Nobody knows. We have no evidence to say it is, and we have no evidence to say it isn't.  

As I understand it nobody can pinpoint an objective "center" of the universe

Correct. To pinpoint the centre of the universe, you'd have to be locate some kind of edge, and nobody can.  

nor "where" the Big Bang happened. 

It's thought to have happened everywhere, in that space has been expanding for 13.8 billion years. When you wind the timeline back, you get to the point where the whole universe was "the size of a grapefruit". The moot point is that the Big Bang didn't go bang within the universe. It was the whole universe that went bang and started expanding.  

It seems the observable universe is limited by our event horizon at some 14 billion light years

Like Simon (=Симон) said, the particle horizon is 46 billion years away. That's because the expansion of the universe over nearly 14 billion years has resulted in something akin to "compound interest". 

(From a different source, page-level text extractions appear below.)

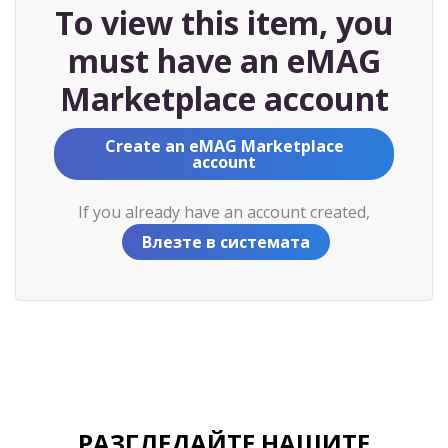
To view this item, you
must have an eMAG
Marketplace account
Create an eMAG Marketplace
account
If you already have an account created,
Влезте в системата
РАЗГЛЕДАЙТЕ НАШИТЕ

If an astronomer was placed at one of the outermost visible objects would he be looking at a nearly dark sky in a direction away from earth but a star filled sky in the direction of the earth or would he see a more or less evenly lit sky as on earth?

Nobody knows. The distant observer 46 billion light years away might see an evenly-lit sky, or he might see half the the sky as black, or a mirror-image of the other, or something else. You cannot make some assumption that the universe is homogeneous and isotropic and then declare that it must therefore look the same to that distant observer. It just isn't scientific to make such claims. 

If the latter is most likely does it not imply an infinite/unbounded universe?

Nobody knows. If the distant observer 46 billion light years away did see an evenly-lit sky, some other distant observer another 46 billion light-years away might see half the sky as black, or a mirror-image of the other, or something else. 
Note that a cargo-cult canard has arisen since WMAP in 2013 that says "the universe is flat therefore it must be infinite". This is a non-sequitur. It just doesn't follow, and it leads to the indefensible claim that the universe has always been infinite, even at the time of the Big Bang. The claim that the universe is much much larger than the observable universe is similarly unjustified. In olden days it is said that people could not conceive of a world that was curved, and could not conceive of a world without an edge. Nowadays we have cosmologists who can not conceive of a world that is not curved, and  cannot conceive of a world with an edge. It's like we live in a forest, surrounded by trees. And some dendrologists will declare with overweening authority that their assumption of a homogeneous and isotropic forest means everybody everywhere will see trees all round, and that the forest goes on forever. But they can't be sure of that. It just isn't scientific to make such claims. That forest might have an edge. And so might the universe.